Ad Tech|Index 02
AI in GTM: Shifting Focus from Volume to Insight
MarTech.org argues marketers are misapplying AI in Go-To-Market strategies, suggesting a pivot from automating busywork to generating deeper account insights for stronger client relationships.
- Via
- ADVERTISE TOKYO Editors
- Dateline
- Tokyo, July 9, 2026
- Date
- July 9, 2026
- Time
- 5 min read
Source
MarTech.org
Tagline
AI for GTM: Insight over busywork.
Who & For What
For a Tokyo B2B marketing or sales leader designing a Q3 GTM strategy, this offers a framework to critically evaluate current AI investments and redirect efforts towards deeper account intelligence and relationship building.
vs. Japan Play
This contrasts with common Japanese B2B digital marketing plays that often prioritize lead generation volume through platforms like LINE Ads or Yahoo! JAPAN Display Ads, by advocating for AI-driven depth in account intelligence rather than broad reach.
Tokyo Take
Tokyo marketers should assess if their AI GTM tools genuinely enhance insight for relationship building, or if they merely automate tasks that local B2B sales still heavily rely on face-to-face interaction for.

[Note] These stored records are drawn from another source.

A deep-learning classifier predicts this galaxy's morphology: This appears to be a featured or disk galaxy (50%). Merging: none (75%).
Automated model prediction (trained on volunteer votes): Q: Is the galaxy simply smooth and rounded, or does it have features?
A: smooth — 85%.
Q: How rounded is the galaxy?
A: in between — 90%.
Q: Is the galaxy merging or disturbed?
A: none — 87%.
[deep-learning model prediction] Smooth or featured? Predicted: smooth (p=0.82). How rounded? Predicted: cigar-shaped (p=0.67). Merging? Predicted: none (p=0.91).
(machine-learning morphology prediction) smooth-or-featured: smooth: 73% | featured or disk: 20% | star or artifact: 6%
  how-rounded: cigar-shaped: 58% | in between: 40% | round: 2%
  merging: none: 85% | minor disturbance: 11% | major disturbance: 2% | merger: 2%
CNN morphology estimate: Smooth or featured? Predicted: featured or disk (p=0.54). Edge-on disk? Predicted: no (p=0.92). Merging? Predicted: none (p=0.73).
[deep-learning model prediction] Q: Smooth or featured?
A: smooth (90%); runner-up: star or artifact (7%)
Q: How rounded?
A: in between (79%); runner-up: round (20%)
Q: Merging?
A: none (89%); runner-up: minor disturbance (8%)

MarTech.org recently published an editorial arguing that many marketers misdirect AI efforts within their Go-To-Market (GTM) strategies. The core contention is that current applications often prioritize scaling repetitive, low-value tasks rather than leveraging AI for more impactful strategic work. This perspective suggests a fundamental re-evaluation of where AI can truly add value in B2B sales and marketing.
The article posits that the current trend focuses AI on what it terms "busywork"—tasks such as mass email personalization or basic content generation. While these applications offer efficiency gains, they fail to address the core challenge of GTM: building meaningful client relationships that close deals. Instead, MarTech.org advocates for using AI to uncover richer account insights, allowing human teams to dedicate more time to high-touch engagement.

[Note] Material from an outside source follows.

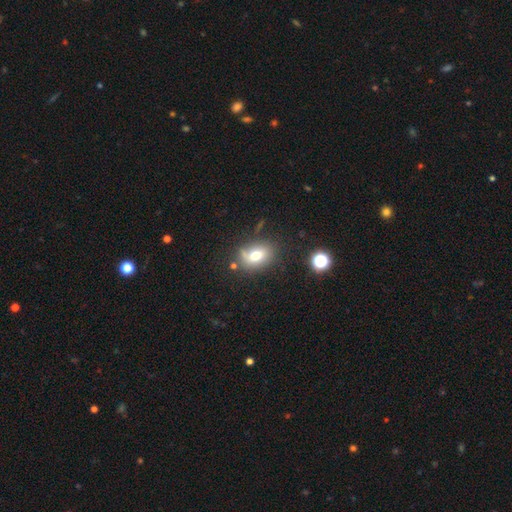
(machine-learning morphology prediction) Smooth or featured: smooth — 69% (featured or disk — 19%)
How rounded: in between — 66% (round — 32%)
Merging: none — 66% (minor disturbance — 20%)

"You're using AI to scale the wrong part of GTM"
This proposed shift means moving beyond automating the periphery of the sales funnel. It implies employing AI for sophisticated data analysis, identifying key decision-makers, understanding complex organizational structures, and predicting customer needs based on vast datasets. The goal is to equip sales and marketing professionals with actionable intelligence, rather than merely more tools for volume outreach.
Historically, B2B GTM strategies have often struggled with balancing scale and personalization. Traditional approaches relied on either broad-stroke campaigns or labor-intensive, one-to-one outreach. The promise of AI was to bridge this gap, but if misapplied, it risks merely accelerating the wrong activities. Platforms like Salesforce Einstein or HubSpot's AI tools already offer predictive analytics and lead scoring, but the emphasis here is on guiding human interaction, not replacing it.
The editorial implicitly critiques a common pitfall in technology adoption: automating existing inefficient processes rather than re-imagining the process itself. For many marketing teams, the immediate appeal of AI lies in offloading mundane tasks. However, this perspective suggests a deeper strategic application is necessary for AI to move from a cost-saving tool to a revenue-driving enabler.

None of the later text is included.